4. Student agency is important. Our students are most of them moving from situations in which they were young people being told what to do and into situations in which they are adults in charge of their own lives. Weighing advice, making choices, and taking the consequences gives students a sense of ownership and responsibility. If we encourage students to do assessments that mean something to them, that let them maximize existing skills and explore new ones safely, then they will be more engaged in their learning, more motivated to do well.

5. Teaching for wellbeing means building flexibility into assessments, making inclusion transparent, and having policies that centre compassion and encouragement. Some examples follow: 1) Our students have lives busy with courses, jobs, volunteer positions, and family responsibilities, so if your course can give them flexible assessments, flexible due dates, and/or flexible attendance policies, that will reduce their stress. 2) Our students have many different and intersectional identities, so if your course readings validate and give voice to scholars and creators of different races, ethnicities, genders, religions, neurodiversities, etc., that will help them feel included and heard. 3) Our students often struggle with their mental health and lack confidence in their abilities and intelligence, so if you can find ways to talk about (your own) feelings of impostor syndrome and the value of counselling/therapy, that will help them feel worthy.
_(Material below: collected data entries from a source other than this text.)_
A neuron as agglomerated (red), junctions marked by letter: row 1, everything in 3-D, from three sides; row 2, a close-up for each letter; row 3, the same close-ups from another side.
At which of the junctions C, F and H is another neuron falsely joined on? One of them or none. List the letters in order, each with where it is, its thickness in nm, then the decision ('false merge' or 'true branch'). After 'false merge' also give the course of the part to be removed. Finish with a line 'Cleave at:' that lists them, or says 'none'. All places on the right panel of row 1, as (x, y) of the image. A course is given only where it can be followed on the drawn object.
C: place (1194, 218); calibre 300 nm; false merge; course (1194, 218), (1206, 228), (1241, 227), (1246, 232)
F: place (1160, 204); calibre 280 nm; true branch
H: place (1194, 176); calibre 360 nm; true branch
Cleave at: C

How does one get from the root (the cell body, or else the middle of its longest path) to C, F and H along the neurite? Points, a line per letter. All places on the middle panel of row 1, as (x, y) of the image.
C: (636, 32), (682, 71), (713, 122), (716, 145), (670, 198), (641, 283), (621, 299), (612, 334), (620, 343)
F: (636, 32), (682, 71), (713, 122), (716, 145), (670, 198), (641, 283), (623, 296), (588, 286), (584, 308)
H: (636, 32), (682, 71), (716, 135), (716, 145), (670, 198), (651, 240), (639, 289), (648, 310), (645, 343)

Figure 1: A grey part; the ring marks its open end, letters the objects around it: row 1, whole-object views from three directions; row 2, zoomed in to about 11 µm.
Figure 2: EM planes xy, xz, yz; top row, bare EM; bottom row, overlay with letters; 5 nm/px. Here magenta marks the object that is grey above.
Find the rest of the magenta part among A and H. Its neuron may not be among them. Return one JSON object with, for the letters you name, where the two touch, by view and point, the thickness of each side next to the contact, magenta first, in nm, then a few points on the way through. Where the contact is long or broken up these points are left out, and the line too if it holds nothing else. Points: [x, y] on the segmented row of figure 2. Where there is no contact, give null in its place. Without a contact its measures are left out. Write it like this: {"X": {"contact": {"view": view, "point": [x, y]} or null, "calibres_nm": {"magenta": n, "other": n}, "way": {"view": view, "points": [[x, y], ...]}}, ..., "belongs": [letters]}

6. Be a student sometimes. We need to keep learning to be good teachers, and that's not just learning more about our own disciplines, not just learning more about good teaching strategies: it's also learning things that are brand new to us! Lifelong learning. Find things you want to be able to understand and do, and find time and energy to be a student, whether that's an evening course in car repair, a one-day workshop in reflexology, or hiring a tutor to introduce you to the Korean language. We who teach as experts need to experience regularly what it's like to be a brand-new learner, totally unfamiliar with the terms and techniques of a subject, so we have empathy for and understanding of what our students are going through.

Change. Learn. Grow. Be better. Be kinder. We can do it!